If the multiple representation of clients with conflicting interests and the promotion of a stonewall defense on their behalf were clearly unethical, then disqualification of the common attorney probably would be warranted as necessary to protect both the clients themselves and the public interest in the integrity of a grand jury investigation. 28 If, however, the representation is not necessarily unethical, then an additional question arises whether, in the absence of proof of actual misconduct, disqualification might be warranted as a prophylactic measure to prevent potential harm to either the client's or the public's interests, such as the coercion of nontarget witnesses on behalf of targets or the knowing use of perjured testimony.29

The purpose of this Article is to explore the ethical issues raised by the multiple representation of grand jury witnesses and to suggest possible standards for the disqualification of a common attorney that take into account both the legitimate interests of witnesses who choose to be represented by the same attorney and the public interest in preserving the integrity of a grand jury investigation.

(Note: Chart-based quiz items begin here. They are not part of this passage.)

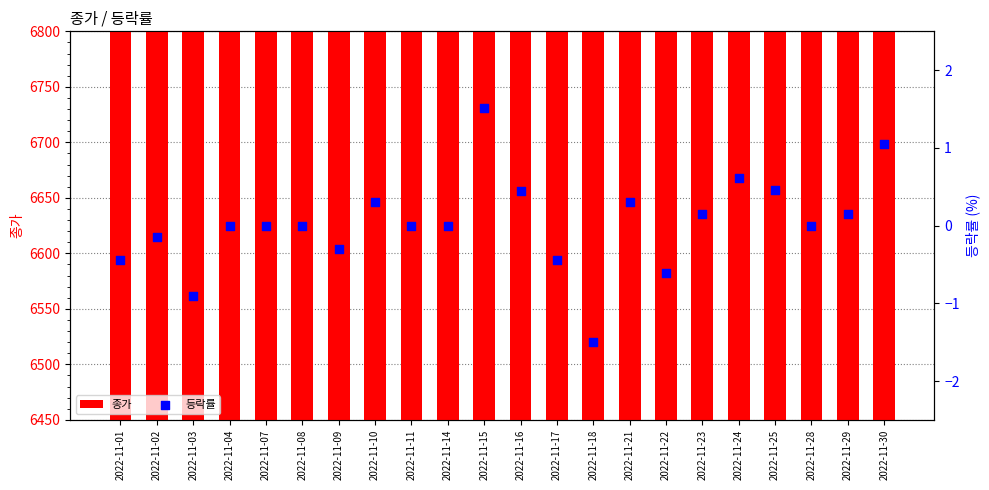

Which series reaches the maximum Y coordinate?

종가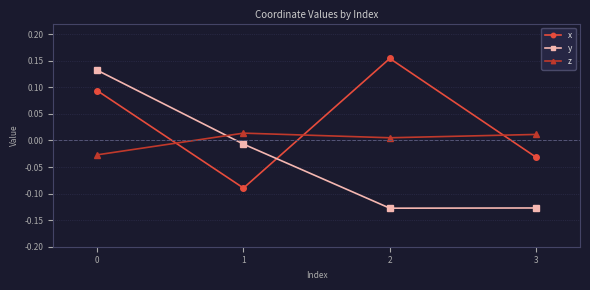

True or false: x has more than 2 points higher than both neighbors.

False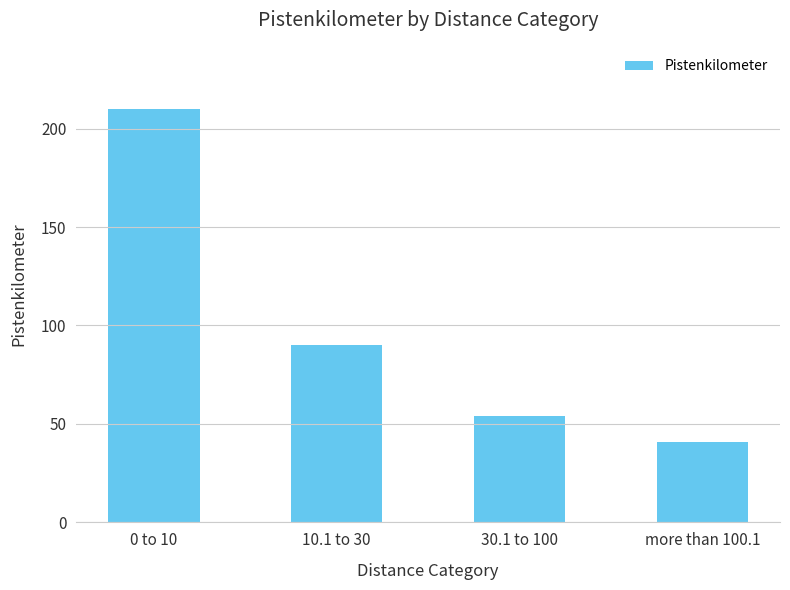

Reading right to left, list all the values displayed in this chart.

more than 100.1=41	30.1 to 100=54	10.1 to 30=90	0 to 10=210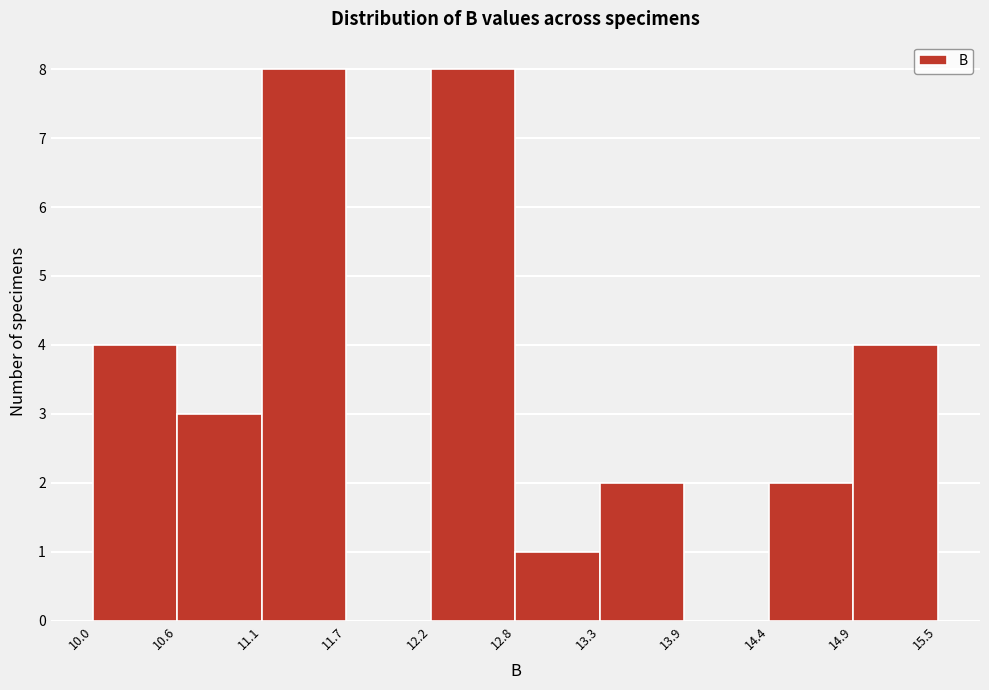

Reading left to right, list every bar in this chart as the range it spans on the x-axis followed by its height. The values are not printed on the chart, so give them approximately, as read against the axis.

10.0 to 10.6: 4
10.6 to 11.1: 3
11.1 to 11.7: 8
11.7 to 12.2: 0
12.2 to 12.8: 8
12.8 to 13.3: 1
13.3 to 13.9: 2
13.9 to 14.4: 0
14.4 to 14.9: 2
14.9 to 15.5: 4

Part I describes the nature of the obstacle that multiple representation poses to the success of a grand jury investigation, the variety of judicial responses to this obstacle, and the specific ethical and disqualification issues raised by these responses. Part II addresses the ethical standards relating to the adequacy of the representation of conflicting interests. It concludes that these standards are satisfied once the witnesses have been fully informed of the potential dangers and nonetheless give their unequivocal and voluntary consent to the continued representation. Part III addresses the ethical standards relating to an attorney's obligation not to impede the administration of justice and concludes that, with certain exceptions, virtually all of the components of the stonewall defense are ethically permissible. Part IV then considers possible standards for attorney disqualification in light of the conclusions reached in Parts II and III. It suggests that in determining whether a witness's purported consent is both informed and voluntary, a court should first consider the reasonable likelihood that one witness can incriminate another and then other factors, such as the coercion inherent in employer-employee relationships, that raise serious doubts about the voluntariness of the witness's consent. It also suggests that disqualification might be warranted to prevent clearly unethical conduct contrary to the administration of justice, such as the facilitation or knowing use of perjury, but only after one of the witnesses has been formally immunized and ordered to testify on pain of a contempt citation, since it is only then that the value of the presumed benefits of disqualification clearly outweighs the potential harm to the witnesses.